Ik denk dat 'ko' en 'atari' de meest gebruikte en diepst ingeburgerde Japanse termen in het Nederlandse go-jargon zijn. Het Engels gebruikt ze ook, maar vooral ook omdat het zeer specifieke concepten zijn waar je echt een compleet nieuw woord voor zou moeten verzinnen.
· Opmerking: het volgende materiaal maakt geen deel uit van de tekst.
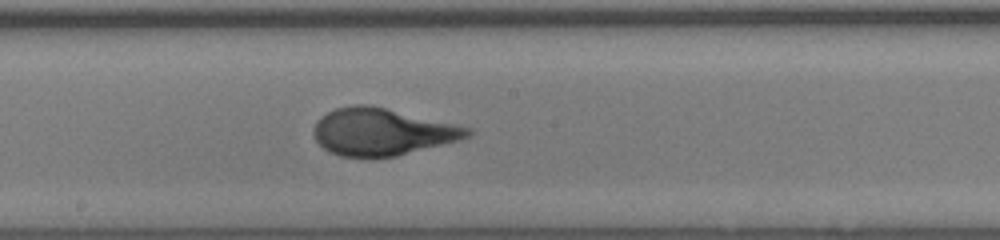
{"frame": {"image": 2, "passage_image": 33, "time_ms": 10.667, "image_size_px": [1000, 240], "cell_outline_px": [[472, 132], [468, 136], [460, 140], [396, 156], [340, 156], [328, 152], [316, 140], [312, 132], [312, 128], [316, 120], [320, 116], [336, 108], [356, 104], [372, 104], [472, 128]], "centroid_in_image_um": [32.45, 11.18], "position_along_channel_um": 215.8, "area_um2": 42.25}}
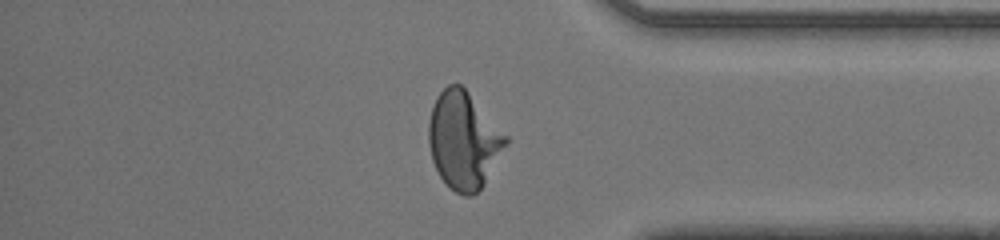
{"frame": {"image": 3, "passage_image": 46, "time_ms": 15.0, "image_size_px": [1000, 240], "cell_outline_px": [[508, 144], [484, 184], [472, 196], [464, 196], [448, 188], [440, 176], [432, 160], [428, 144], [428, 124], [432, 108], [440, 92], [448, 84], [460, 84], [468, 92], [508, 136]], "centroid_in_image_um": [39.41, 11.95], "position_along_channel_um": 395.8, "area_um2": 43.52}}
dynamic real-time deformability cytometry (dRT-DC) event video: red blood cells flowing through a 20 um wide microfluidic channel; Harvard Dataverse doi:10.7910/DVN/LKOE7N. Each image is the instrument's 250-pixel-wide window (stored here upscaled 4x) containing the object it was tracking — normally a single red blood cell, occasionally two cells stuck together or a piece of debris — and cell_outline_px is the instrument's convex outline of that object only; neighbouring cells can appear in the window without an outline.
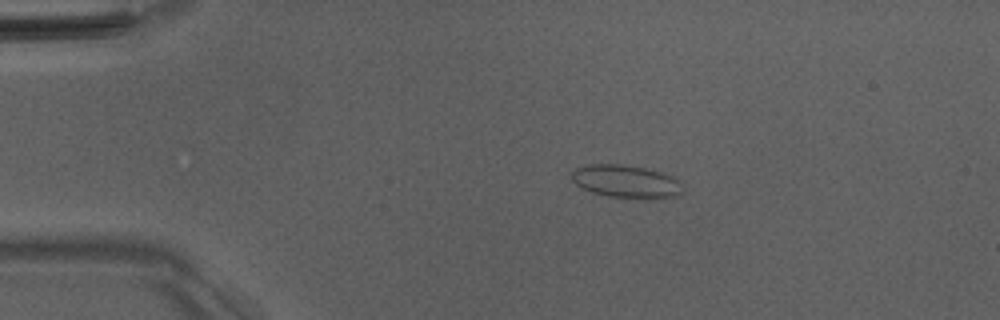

Een tegenvoorbeeld daarop is het concept 'vrijheid', als in: 'deze groep heeft twee vrijheden'. In het Engels heet dat 'liberties' (die hoor ik ook gebruiken op de club). Aan de ene kant is het een logische term: het is het aantal 'vrije zetten' dat een speler nog heeft voor de betreffende groep gevangen is. Aan de andere kant voelt het soms zo erg als eigenschap van een groep dat ik het zelf bijna als concept op zichzelf zie.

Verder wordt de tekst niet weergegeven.